Whenever we see something strange in a non-fiction film, we tend to distance ourselves from it, to objectify the people and think of them as one-dimensional creatures who have nothing in common with us. For Jarecki, this kind of attitude lets us off the hook, preventing us from having to examine ourselves.
Throughout, “Capturing the Friedmans” maintains an ambiguous, open-ended tone. Though the father admits to have subscribed to porn magazines and owning porn photos, it’s never clear whether he did engage in any deviant sexual conduct with minors. The students who had visited the Friedman’s house offer contradictory evidence: some recall being touched, while others claim that the Friedmans had never crossed the line. The students’ parents also fail to present hard evidence. None testifies that after returning home from the Friedmans, their children were upset, their clothes wrinkled, or any signs of being bruised.

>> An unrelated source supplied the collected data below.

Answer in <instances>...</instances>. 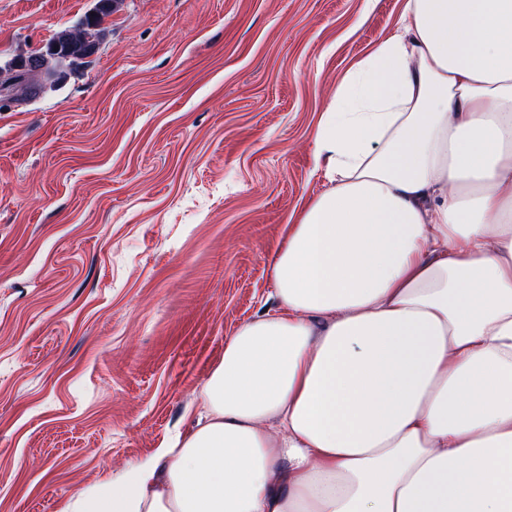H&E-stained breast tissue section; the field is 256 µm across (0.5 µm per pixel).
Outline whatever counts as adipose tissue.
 <instances>
[{
  "label": "adipose tissue",
  "instance_id": "adipose-tissue-1",
  "mask_svg": "<svg viewBox=\"0 0 512 512\" xmlns=\"http://www.w3.org/2000/svg\"><path fill=\"white\" fill-rule=\"evenodd\" d=\"M193 428L62 512H512V0H404Z\"/></svg>",
  "mask_w": 512,
  "mask_h": 512
}]
</instances>
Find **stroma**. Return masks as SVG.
<instances>
[{
	"mask_svg": "<svg viewBox=\"0 0 512 512\" xmlns=\"http://www.w3.org/2000/svg\"><path fill=\"white\" fill-rule=\"evenodd\" d=\"M96 0H0V65ZM403 0H121L89 63L0 102V512H60L199 413L270 304L313 136Z\"/></svg>",
	"mask_w": 512,
	"mask_h": 512,
	"instance_id": "1",
	"label": "stroma"
}]
</instances>
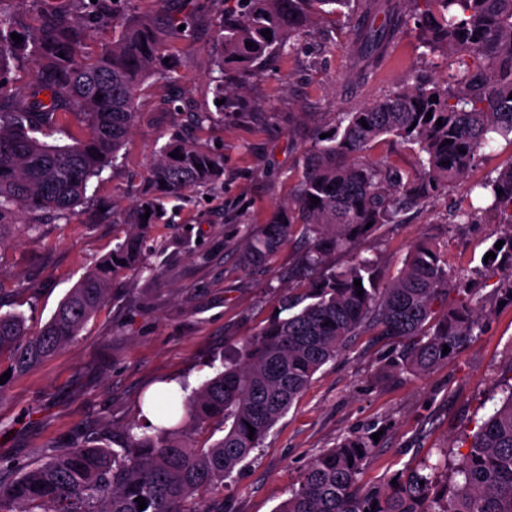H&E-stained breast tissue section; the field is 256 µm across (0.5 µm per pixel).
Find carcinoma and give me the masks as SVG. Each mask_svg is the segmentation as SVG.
Here are the masks:
<instances>
[{
  "label": "carcinoma",
  "mask_w": 512,
  "mask_h": 512,
  "mask_svg": "<svg viewBox=\"0 0 512 512\" xmlns=\"http://www.w3.org/2000/svg\"><path fill=\"white\" fill-rule=\"evenodd\" d=\"M17 2L11 12L0 10V232L23 210L69 216L90 179L117 159L127 141L143 82L180 81L177 66L164 62L172 58L170 42L195 38L214 0H187L191 9L184 15L169 7L170 0H156L152 14L126 13L122 0H68L64 8L44 0ZM343 8L364 20L346 75L353 85L372 79L409 15L420 23L418 38L429 53L457 56L459 66L444 78L415 73L361 108L336 113L333 136H317L303 149L290 199L243 254L246 265L261 263L301 227L307 249L297 272L305 289L283 301L287 315L272 318L184 400L170 391L149 398L158 419L154 433L129 430L118 450L71 447L14 470L0 481V512H224V481L351 337L375 329L410 339L393 370L421 375L448 359L444 347L455 351L479 328L483 314L470 303L436 310L448 305V268L428 243L416 245L390 279L375 259L357 256L336 267L326 260L461 180L490 140L502 136L512 143V0H224L212 77L223 112H250L246 85L277 68L320 17ZM96 25L112 26V44L88 56L82 46ZM14 33L23 41H13ZM22 66L32 68L31 80L5 92L10 73ZM69 116L86 127V137L73 136L64 145L42 140L67 133ZM383 136L411 148L413 170L402 172L388 158L366 159ZM174 151L183 158L170 156ZM223 174L224 157L205 143L174 139L161 147L123 213L127 237L82 275L48 322L33 334L22 314H0V359L7 358L0 376L32 370L79 336L106 302L112 273L141 264L145 234L161 219L164 200L210 186ZM479 187L493 197L502 223L512 224V165ZM313 196L320 202L312 203ZM502 394L468 436V451L458 462L448 463L445 454L398 473L384 489H364L358 476L373 439L354 435L320 453L275 512H512V385ZM210 423L224 428V437L207 447L190 445V427ZM208 495L209 506L202 503ZM137 497L145 499L142 511Z\"/></svg>",
  "instance_id": "1"
}]
</instances>
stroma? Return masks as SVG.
I'll return each instance as SVG.
<instances>
[{"mask_svg": "<svg viewBox=\"0 0 512 512\" xmlns=\"http://www.w3.org/2000/svg\"><path fill=\"white\" fill-rule=\"evenodd\" d=\"M220 19V10H213L194 40L172 43L180 84L144 83L122 158L91 179L85 201L67 219L44 222L31 233L23 214L0 236V310L22 312L38 331L85 270L125 238L128 227L114 223L111 208L128 203L132 183L163 144L199 139L224 158L217 190L168 203L161 223L150 227L148 270H116L107 301L80 335L0 388L2 472L35 462L44 448L111 444L132 424H145L141 407L156 384L195 388L217 372L224 356L274 317L289 290L303 285L293 273L305 250L300 237L287 238L262 264L241 263L247 239L288 199L303 146L331 132L336 113L384 95L425 66L424 49L407 29L373 81L352 88L346 73L357 20L327 15L278 71L249 85L247 95L257 105L252 116L224 115L209 80ZM174 95L184 110L163 112ZM198 111L212 114L211 128H197ZM482 153L465 179L407 211L402 223L371 231L327 260L333 266L376 256L392 277L412 245L432 240L448 265L449 305L472 300L487 310L477 336L415 376L391 371L403 341L371 331L352 337L234 472L224 512H273L299 487L318 453L348 436H379L359 476L367 488L386 486L398 471L440 454L456 460L467 452L466 435L512 384V305L496 300L508 256L486 258L495 234L511 233L512 226L501 223L475 188L488 173L512 164V144L499 139ZM471 210L473 223H449L450 213Z\"/></svg>", "mask_w": 512, "mask_h": 512, "instance_id": "1", "label": "stroma"}]
</instances>
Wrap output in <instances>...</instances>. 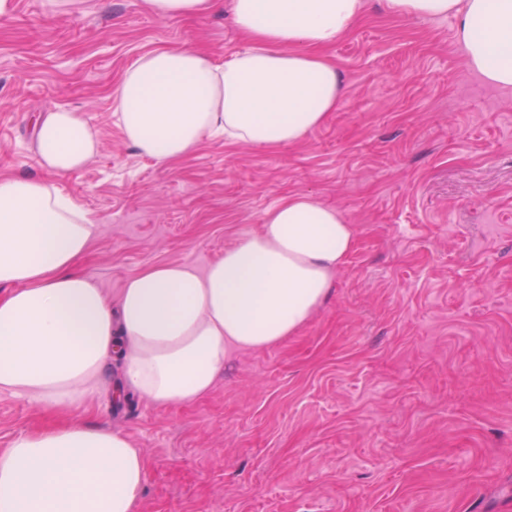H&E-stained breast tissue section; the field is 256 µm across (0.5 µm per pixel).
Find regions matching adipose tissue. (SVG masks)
<instances>
[{
    "mask_svg": "<svg viewBox=\"0 0 512 512\" xmlns=\"http://www.w3.org/2000/svg\"><path fill=\"white\" fill-rule=\"evenodd\" d=\"M402 17H454L467 65L512 88V0H385ZM363 0H232L248 40L224 61L191 47L140 57L112 89L125 139L169 165L207 140L267 148L302 141L342 95L325 48L361 18ZM48 179L0 174V393L39 403L57 422L0 451V512H137L147 461L128 436L74 421L119 360L124 388L158 405L206 395L238 351L296 335L328 299L356 244L343 213L309 194L269 208L202 271L154 265L111 301L77 265L97 220L53 184L101 148L82 112L37 120Z\"/></svg>",
    "mask_w": 512,
    "mask_h": 512,
    "instance_id": "1",
    "label": "adipose tissue"
}]
</instances>
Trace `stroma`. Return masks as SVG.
<instances>
[{
    "mask_svg": "<svg viewBox=\"0 0 512 512\" xmlns=\"http://www.w3.org/2000/svg\"><path fill=\"white\" fill-rule=\"evenodd\" d=\"M365 3L326 52L343 97L302 142L207 140L169 166L125 142L110 90L159 48L244 50L229 6L14 0L0 19V173L44 177L37 116L84 113L102 148L58 185L100 224L81 268L109 297L152 265L205 270L291 194L356 228L326 304L198 400L116 399L105 367L77 416L143 451L139 512H512V89L468 67L455 18ZM47 420L1 393L0 449ZM148 9L159 19L178 17L202 18L218 5V0H145Z\"/></svg>",
    "mask_w": 512,
    "mask_h": 512,
    "instance_id": "35a3bbf8",
    "label": "stroma"
}]
</instances>
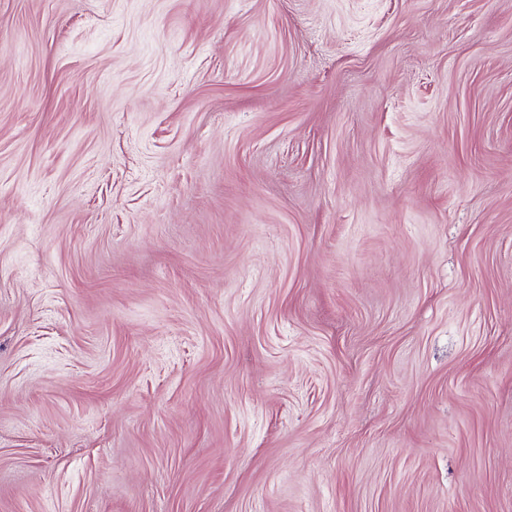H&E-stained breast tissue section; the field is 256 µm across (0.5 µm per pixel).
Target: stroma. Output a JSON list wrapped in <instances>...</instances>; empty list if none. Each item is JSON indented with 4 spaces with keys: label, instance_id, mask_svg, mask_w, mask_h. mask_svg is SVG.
Listing matches in <instances>:
<instances>
[{
    "label": "stroma",
    "instance_id": "obj_1",
    "mask_svg": "<svg viewBox=\"0 0 512 512\" xmlns=\"http://www.w3.org/2000/svg\"><path fill=\"white\" fill-rule=\"evenodd\" d=\"M0 512H512V0H0Z\"/></svg>",
    "mask_w": 512,
    "mask_h": 512
}]
</instances>
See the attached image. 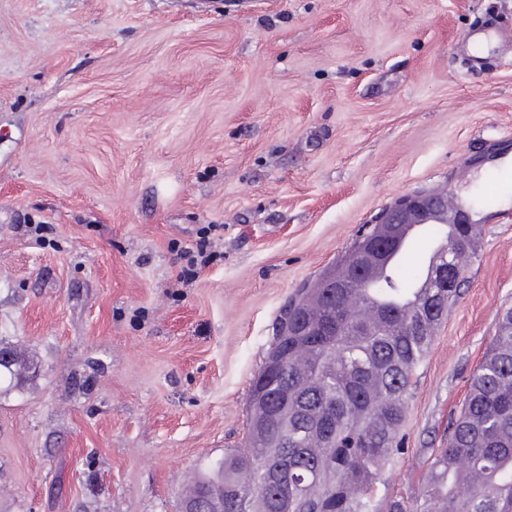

What lends the film an immeasurable authenticity is the Friedmans’ own home videos. While most families use home videos to document happy occasions like birthdays, the Friedmans never turned the camera off, even after the police showed up. The Friedmans filmed their most intimate feelings and most intense private moments. It’s amazing to realize how much of their lives was recorded, some of which three generations ago.
The most important footage was shot in the late 1980s, after the arrests (and the father taking his life in jail), when hand-held video cameras gained popular use. In this respect, the Friedmans were really ahead of the curve in what later became an American obsession with self-documentation. Seeing their story unfold from inside the family provides a level of intimacy that’s absent from most documentaries.
Unlike “The Osbourns”, the popular American TV show that revolves around the eccentric Beverly Hills family, the Friedmans didn’t know that there would be a film about them. Jarecki also dismisses the concern that the Friedmans were consciously acting up for the camera. The camera was on perpetually, even during routine events like shopping at the supermarket. When the camera is there all the time, after a while, it disappears and becomes part of the habitual family life.
Still, the question remains, why did the family wait so long to tell their story Jarecki holds that “it was a story they had wanted and even needed to tell for a long time, but didn’t really know where to begin. They needed distance to gain some perspective, and they also knew that telling the story too early could be dangerous to them since the events described continued to unfold.
What makes the Friedmans’ story riveting is the lack of agreement over “basic facts.” “People’s visions are distorted,” Elaine says in the film. And, indeed, each family member has a different recollection of the past, colored by subjective agendas and perceptions.
The unrated DVD edition includes interviews with Jarecki about the process of making the documentary, and reactions to the film when it was shown in Great Neck, attended by law-enforcement agencies and other groups. There are also individual family portraits that update the story, showing Jesse attending college and trying to clear his name, and David continuing his popular job as a clown in birthday parties.